Wednesday, August 9, 2017

A Stifled Voice: Special education and the film A Silent Voice

Notebooks thrown in the pond,
Hearing aids discarded,
Being left alone, 
Called disgusting,
Criticized for taking up special attention.

Kyoto Animation's A Silent Voice, a gorgeous and heartfelt work, follows a deaf girl named Nishimiya, beginning with her transfer into an elementary school. In her introduction, she explains with a notebook cast above her head that she cannot hear. 

She is bullied extensively by her peers, who are convinced that she gets special treatment. They complain that the lessons are disrupted. And mock her speech. To watch her suffer is to feel disgust that it is tacitly allowed. One day the principal announces that Nishimiya has had several pairs of hearing aids damaged and asks for the bully to step forward. This highlights her status as an unwanted member of the classroom.

I understand the feeling of having special needs while in a "normal" classroom. While the unfortunate things that happen to her are unfamiliar to me, I can throughly understand that feeling of isolation. 

In the US, special classrooms exist to help students with special needs. Wouldn't Nishimiya benefit from that, one might reason. One incident begs this question. An instructor is brought in to teach Shuwa -- Japanese sign language -- but the class resists. They prefer the notebook. Their convenience over Nishimiya's well being. Utilitarianism at its finest. 

If Nishimiya was in a more individualized setting then her needs could be met without disrupting the class. 

The idea is nonsense, really. Citation: myself.

During high school I was on an Individualized Education Plan where I took a special education class along side the "normal" ones. A class called Social Cognition, which covered many basic conversational and organizational skills. For me, someone with a physical disability, it was an effort to sidestep my true needs. 

For some the class may be helpful, but it was not for most of the students from what I could tell. It had no bearing in anything. And for me I wanted things like extended time on tests. I wanted help with concerns from my physical disability not a special ed class focusing on social skills. It doesn't help that special education is seen as unnecessary for "good" students.

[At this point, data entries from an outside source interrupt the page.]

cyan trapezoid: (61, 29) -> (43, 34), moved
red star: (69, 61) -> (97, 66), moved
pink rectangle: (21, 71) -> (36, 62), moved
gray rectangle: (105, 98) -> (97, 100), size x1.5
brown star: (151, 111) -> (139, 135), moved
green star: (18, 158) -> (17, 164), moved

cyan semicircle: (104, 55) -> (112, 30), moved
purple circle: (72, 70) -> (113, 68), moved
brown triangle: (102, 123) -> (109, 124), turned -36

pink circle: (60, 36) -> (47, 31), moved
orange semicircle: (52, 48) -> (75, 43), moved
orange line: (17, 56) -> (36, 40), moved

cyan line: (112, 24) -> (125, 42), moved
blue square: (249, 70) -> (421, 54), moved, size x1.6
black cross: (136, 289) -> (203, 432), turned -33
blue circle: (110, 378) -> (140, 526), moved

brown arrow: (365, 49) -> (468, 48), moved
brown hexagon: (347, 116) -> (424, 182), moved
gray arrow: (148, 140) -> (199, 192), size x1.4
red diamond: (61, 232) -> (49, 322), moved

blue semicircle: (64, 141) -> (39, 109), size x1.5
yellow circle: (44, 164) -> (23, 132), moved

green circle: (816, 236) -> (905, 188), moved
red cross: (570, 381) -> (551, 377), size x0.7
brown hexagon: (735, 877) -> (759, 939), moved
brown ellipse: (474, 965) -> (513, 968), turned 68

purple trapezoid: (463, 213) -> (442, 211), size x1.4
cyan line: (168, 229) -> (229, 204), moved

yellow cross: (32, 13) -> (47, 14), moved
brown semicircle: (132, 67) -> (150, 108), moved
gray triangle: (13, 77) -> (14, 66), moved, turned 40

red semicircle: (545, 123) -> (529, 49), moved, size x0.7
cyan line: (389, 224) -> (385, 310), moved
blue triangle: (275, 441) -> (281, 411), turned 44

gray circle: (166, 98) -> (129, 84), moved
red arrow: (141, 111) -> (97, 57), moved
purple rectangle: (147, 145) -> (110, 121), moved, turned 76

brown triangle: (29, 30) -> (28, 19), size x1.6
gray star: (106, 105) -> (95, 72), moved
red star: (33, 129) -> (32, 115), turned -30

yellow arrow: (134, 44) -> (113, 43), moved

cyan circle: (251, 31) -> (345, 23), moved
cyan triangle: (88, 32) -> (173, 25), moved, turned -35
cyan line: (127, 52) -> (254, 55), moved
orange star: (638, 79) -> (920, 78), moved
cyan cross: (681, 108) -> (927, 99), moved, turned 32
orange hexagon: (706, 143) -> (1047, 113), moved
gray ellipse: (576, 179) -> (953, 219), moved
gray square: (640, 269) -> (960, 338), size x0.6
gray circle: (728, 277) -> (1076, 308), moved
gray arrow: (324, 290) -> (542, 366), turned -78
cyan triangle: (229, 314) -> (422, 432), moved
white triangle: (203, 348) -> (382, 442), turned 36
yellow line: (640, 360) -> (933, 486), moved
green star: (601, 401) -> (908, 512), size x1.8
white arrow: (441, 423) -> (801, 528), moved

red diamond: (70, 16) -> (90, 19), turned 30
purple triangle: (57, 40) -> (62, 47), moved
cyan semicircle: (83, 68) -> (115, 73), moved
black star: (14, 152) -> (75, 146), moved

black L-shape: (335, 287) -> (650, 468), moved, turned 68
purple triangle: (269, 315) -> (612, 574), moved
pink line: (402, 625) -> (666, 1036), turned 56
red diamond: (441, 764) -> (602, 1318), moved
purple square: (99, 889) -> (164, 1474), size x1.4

Because of that, I took myself off my IEP. 

Special ed is so very insular,I feel, often isolating students. There's a stigma attached to it in the US. That's why integration is important. That's why asking the children to learn Shuwa is important. That's why teaching about the experiences of wheelchair users is important. Students with disabilities deserve to fully participate in the classroom, condition permitting, and nontoxic  face stigma. Naturally that includes Nishimiya. 

Unfortunately Japan and US both seem to struggle with accommodating students with disabilities. Especially in the realm of stigma and stopping bullying. Yet the Japanese emphasis on the students who struggle seems beneficial in thus regard, given their efforts to ensure Nishimiya's success. 

There is hope, with increasing awareness both of specifically deafness and disability in general. Integration is worthwhile, especially with the emphasis on the wellbeing of all students in the classroom. Much preferable to the insular nature of the special education classroom for many students. 



May the trauma Nishimiya faces not happen in the future.